Please read the passage below on the rebirth of socialism in the United States and state roughly how many members DSA had by 2020.

▶ _Passage to read_:
==================================================

The roots of socialism’s rebirth in the United States can be traced
to the 2008 financial crisis and the 2011 Occupy Wall Street movement,
both of which thrust the question of economic inequality back to the
fore. But it really took Bernie Sanders’s 2016 presidential campaign
to drag organized socialism out of the political wilderness.
Membership in DSA spurted upward from less than ten thousand in 2016
to nearly one hundred thousand by 2020, and insurgent electoral
campaigns within Democratic primaries began to catch on. Alexandria
Ocasio-Cortez was elected to Congress in 2018, as was NYC-DSA’s
first state legislator, Julia Salazar.

For the first time in more than a century, democratic socialism, at
least in New York City, began to build a real political machine
capable of vying for power. Faced with a hollowed-out Democratic Party
and leaning on the volunteer energy of radicalized, downwardly mobile
millennials, it became clear that you could actually win some races
— particularly low-turnout contests in neighborhoods with large
numbers of college-educated young people — even without very deep
roots among the broader working class. Unions, for their part,
continued to decline in number and mostly stayed aloof from, if not
actively hostile toward, these electoral insurgencies. That distance
between the Left’s electoral victories and the overall weakness of
working-class organization remains the central contradiction of our
political moment — we are a Left with ballots cast but few shop
floors won, with more cultural importance than class power.

==================================================

Stored entries:
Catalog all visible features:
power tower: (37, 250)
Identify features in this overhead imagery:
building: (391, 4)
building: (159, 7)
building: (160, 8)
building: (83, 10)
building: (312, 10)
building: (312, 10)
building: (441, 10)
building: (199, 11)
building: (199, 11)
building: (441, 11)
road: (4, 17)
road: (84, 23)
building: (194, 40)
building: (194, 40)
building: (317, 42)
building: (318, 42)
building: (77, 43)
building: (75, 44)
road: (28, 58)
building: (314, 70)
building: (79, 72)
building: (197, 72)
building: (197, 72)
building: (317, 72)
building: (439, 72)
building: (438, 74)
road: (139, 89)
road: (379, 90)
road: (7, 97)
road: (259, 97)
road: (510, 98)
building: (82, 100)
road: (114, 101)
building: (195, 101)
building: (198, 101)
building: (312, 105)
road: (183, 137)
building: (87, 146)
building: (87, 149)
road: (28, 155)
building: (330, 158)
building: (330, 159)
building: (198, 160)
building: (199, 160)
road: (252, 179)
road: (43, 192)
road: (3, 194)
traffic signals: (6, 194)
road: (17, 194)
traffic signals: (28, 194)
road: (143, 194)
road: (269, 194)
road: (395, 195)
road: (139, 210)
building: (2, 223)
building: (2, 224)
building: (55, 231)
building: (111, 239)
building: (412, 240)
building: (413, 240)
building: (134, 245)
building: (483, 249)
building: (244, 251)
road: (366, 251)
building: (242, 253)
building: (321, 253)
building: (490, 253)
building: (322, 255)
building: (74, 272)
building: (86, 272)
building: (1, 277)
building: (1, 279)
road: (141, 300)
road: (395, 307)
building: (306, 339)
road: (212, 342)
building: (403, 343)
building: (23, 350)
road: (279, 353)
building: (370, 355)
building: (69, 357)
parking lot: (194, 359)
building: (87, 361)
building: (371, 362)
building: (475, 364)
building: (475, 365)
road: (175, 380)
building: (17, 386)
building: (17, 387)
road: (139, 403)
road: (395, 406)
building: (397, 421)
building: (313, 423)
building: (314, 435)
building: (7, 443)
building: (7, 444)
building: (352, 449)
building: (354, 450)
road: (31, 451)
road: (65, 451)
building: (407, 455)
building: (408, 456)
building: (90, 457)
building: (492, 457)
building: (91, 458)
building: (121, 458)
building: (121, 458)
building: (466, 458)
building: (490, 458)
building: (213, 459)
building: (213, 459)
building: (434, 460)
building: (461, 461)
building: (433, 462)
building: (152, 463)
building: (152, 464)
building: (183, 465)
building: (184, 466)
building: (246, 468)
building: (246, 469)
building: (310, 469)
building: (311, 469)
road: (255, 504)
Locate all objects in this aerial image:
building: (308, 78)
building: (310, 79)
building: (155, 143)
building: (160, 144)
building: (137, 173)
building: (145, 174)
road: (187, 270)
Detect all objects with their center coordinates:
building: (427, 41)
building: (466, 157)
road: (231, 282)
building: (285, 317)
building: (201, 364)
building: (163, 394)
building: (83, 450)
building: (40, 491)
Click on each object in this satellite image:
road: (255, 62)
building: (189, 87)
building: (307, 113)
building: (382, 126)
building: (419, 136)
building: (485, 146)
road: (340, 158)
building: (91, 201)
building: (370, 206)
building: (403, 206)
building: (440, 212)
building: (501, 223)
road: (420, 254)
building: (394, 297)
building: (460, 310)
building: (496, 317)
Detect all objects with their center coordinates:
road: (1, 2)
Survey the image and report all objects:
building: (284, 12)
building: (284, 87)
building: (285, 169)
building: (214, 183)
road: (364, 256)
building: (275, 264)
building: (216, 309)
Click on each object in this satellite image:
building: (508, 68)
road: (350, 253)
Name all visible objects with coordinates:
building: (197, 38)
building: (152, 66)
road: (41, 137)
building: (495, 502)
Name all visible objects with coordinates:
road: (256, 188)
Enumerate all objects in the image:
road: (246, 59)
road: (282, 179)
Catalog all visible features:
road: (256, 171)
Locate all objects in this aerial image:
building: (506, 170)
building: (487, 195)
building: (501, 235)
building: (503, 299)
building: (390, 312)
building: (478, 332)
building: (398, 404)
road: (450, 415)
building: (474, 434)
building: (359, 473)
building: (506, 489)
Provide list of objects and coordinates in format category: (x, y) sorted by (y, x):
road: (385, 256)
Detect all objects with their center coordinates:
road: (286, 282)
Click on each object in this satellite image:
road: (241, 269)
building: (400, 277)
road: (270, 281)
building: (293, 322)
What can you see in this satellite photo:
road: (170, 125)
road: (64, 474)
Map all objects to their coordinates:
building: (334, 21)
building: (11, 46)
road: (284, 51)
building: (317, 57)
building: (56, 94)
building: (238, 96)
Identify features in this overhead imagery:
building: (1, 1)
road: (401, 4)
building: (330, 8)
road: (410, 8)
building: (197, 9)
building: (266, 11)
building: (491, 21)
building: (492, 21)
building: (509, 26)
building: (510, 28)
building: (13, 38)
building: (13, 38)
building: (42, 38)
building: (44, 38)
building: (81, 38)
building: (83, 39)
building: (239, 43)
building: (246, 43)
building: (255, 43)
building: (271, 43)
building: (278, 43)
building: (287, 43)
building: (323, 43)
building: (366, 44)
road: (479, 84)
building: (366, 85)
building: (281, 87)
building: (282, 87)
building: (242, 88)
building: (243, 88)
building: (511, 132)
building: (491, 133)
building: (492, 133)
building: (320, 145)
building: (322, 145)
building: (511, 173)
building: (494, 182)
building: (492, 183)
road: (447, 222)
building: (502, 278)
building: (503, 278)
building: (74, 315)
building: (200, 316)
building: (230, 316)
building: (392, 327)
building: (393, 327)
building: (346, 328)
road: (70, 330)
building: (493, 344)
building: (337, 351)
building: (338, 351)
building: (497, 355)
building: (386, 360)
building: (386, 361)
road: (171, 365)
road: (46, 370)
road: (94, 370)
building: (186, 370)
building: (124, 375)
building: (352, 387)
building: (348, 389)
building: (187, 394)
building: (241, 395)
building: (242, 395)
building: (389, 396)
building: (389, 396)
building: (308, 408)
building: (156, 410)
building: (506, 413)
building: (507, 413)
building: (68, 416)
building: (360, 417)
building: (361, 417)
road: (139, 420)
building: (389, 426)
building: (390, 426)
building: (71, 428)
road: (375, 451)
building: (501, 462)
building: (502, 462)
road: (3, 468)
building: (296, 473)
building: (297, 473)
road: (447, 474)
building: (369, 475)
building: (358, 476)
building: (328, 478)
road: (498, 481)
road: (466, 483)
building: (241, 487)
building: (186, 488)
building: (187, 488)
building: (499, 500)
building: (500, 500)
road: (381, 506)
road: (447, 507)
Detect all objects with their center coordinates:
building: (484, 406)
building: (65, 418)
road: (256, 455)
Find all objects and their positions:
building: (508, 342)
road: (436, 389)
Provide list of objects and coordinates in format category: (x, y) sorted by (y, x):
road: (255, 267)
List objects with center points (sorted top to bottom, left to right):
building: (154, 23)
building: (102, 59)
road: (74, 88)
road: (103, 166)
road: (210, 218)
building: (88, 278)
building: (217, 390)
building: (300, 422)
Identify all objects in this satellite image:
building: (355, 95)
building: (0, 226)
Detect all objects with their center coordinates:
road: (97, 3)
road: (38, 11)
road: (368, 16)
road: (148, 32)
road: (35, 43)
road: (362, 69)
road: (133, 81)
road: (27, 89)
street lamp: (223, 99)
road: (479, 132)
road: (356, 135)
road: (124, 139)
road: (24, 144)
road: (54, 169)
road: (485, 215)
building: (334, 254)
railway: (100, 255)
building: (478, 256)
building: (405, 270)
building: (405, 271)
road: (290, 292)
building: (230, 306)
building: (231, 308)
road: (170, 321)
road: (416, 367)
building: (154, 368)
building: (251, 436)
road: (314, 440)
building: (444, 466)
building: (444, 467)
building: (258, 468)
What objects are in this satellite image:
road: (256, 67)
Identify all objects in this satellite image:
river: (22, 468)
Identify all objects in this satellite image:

==================================================

▶ _Result of the exercise_:
Nearly one hundred thousand.